LiveJournal Architecture

A fascinating and detailed story of how LiveJournal evolved their system to scale. LiveJournal was an early player in the free blog service race and faced issues from quickly adding a large number of users. Blog posts come fast and furious which causes a lot of writes and writes are particularly hard to scale. Understanding how LiveJournal faced their scaling problems will help any aspiring website builder.
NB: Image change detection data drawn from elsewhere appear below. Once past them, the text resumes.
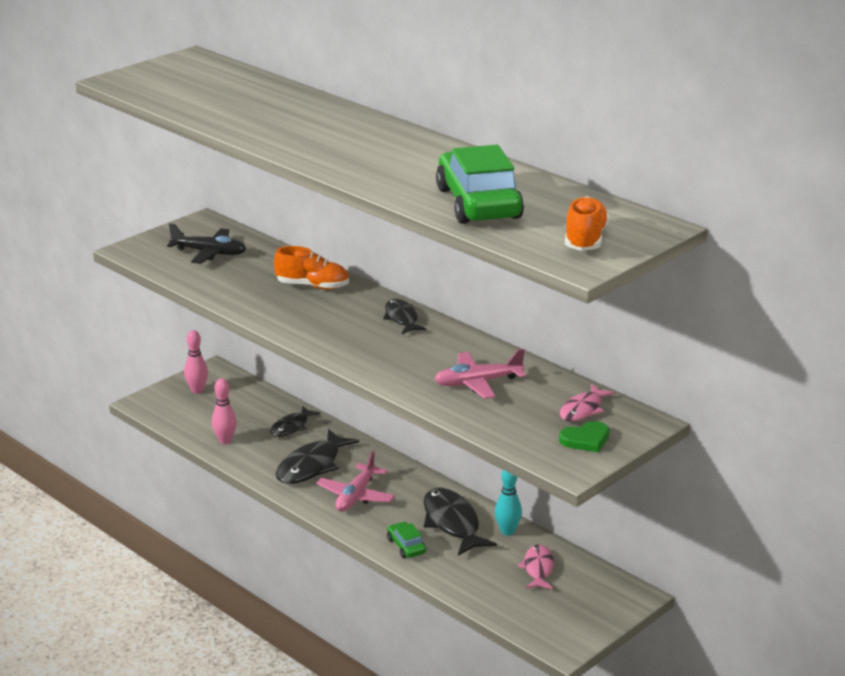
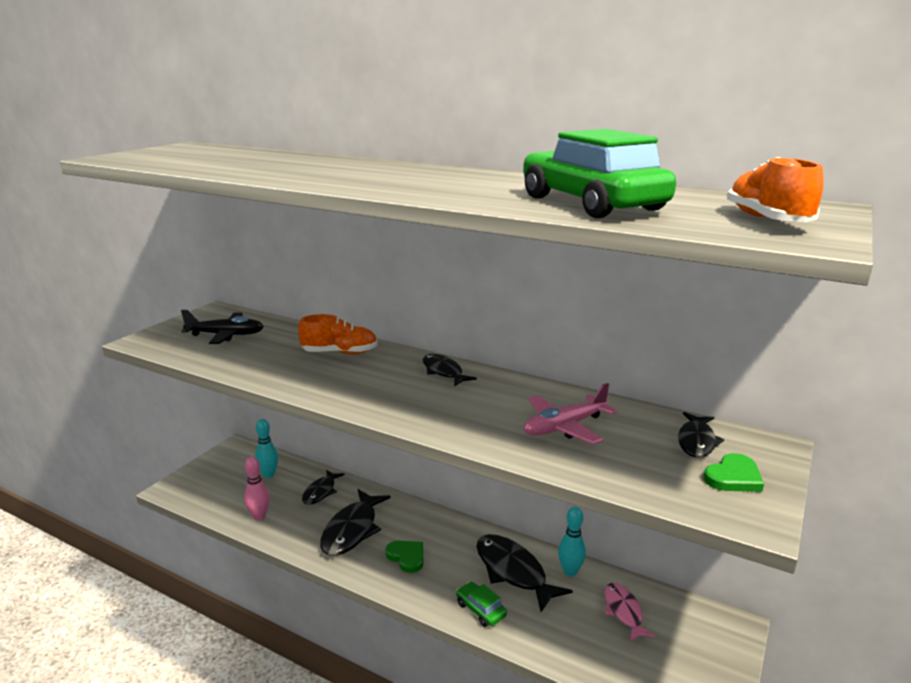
camera: 15 degrees left, 5 degrees down
pink bowling pin [184,330,208,394] -> none
pink plane [316,451,395,511] -> green heart [385,541,424,573]
pink fish [560,384,615,422] -> black fish [678,412,724,458]
none -> turquoise bowling pin [255,419,278,478]

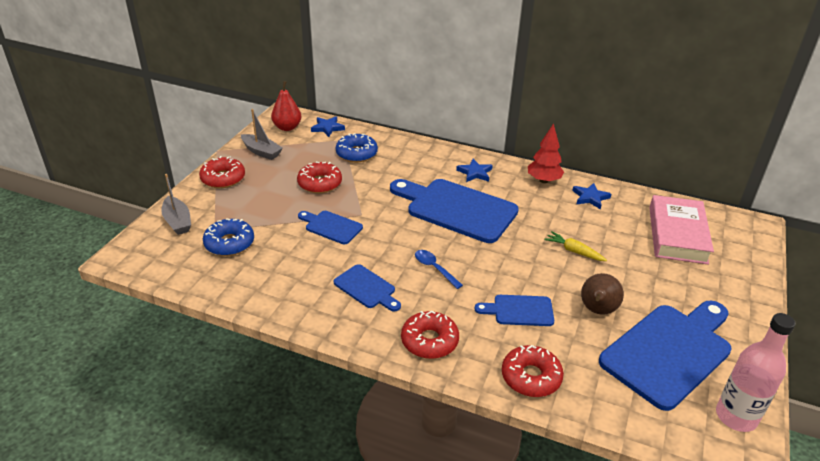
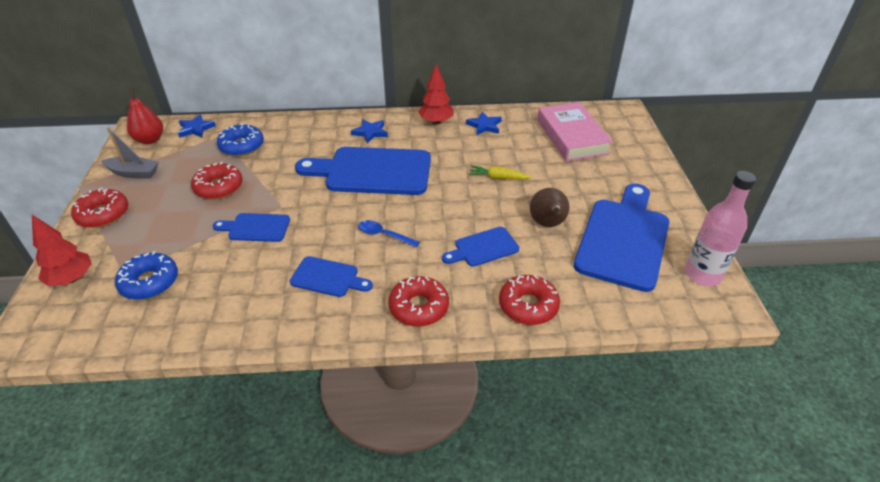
camera: 25 degrees left, 5 degrees up
grey boat [161,174,191,235] -> red tree [32,215,92,286]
Site: http://www.livejournal.com/

Information Sources

  • LiveJournal - Behind The Scenes Scaling Storytime
  • Google Video
  • Tokyo Video
  • 2005 version

    Platform

  • Linux
  • MySql
  • Perl
  • Memcached
  • MogileFS
  • Apache

    What's Inside?

  • Scaling from 1, 2, and 4 hosts to cluster of servers.
  • Avoid single points of failure.
  • Using MySQL replication only takes you so far.
  • Becoming IO bound kills scaling.
  • Spread out writes and reads for more parallelism.
  • You can't keep adding read slaves and scale.
  • Shard storage approach, using DRBD, for maximal throughput. Allocate shards based on roles.
  • Caching to improve performance with memcached. Two-level hashing to distributed RAM.
  • Perlbal for web load balancing.
  • MogileFS, a distributed file system, for parallelism.
  • TheSchwartz and Gearman for distributed job queuing to do more work in parallel.
  • Solving persistent connection problems.

    Lessons Learned

  • Don't be afraid to write your own software to solve your own problems. LiveJournal as provided incredible value to the community through their efforts.

  • Sites can evolve from small 1, 2 machine setups to larger systems as they learn about their users and what their system really needs to do.

  • Parallelization is key to scaling. Remove choke points by caching, load balancing, sharding, clustering file systems, and making use of more disk spindles.

  • Replication has a cost. You can't just keep adding more and more read slaves and expect to scale.

  • Low level issues like which OS event notification mechanism to use, file system and disk interactions, threading and even models, and connection types, matter at scale.

  • Large sites eventually turn to a distributed queuing and scheduling mechanism to distribute large work loads across a grid.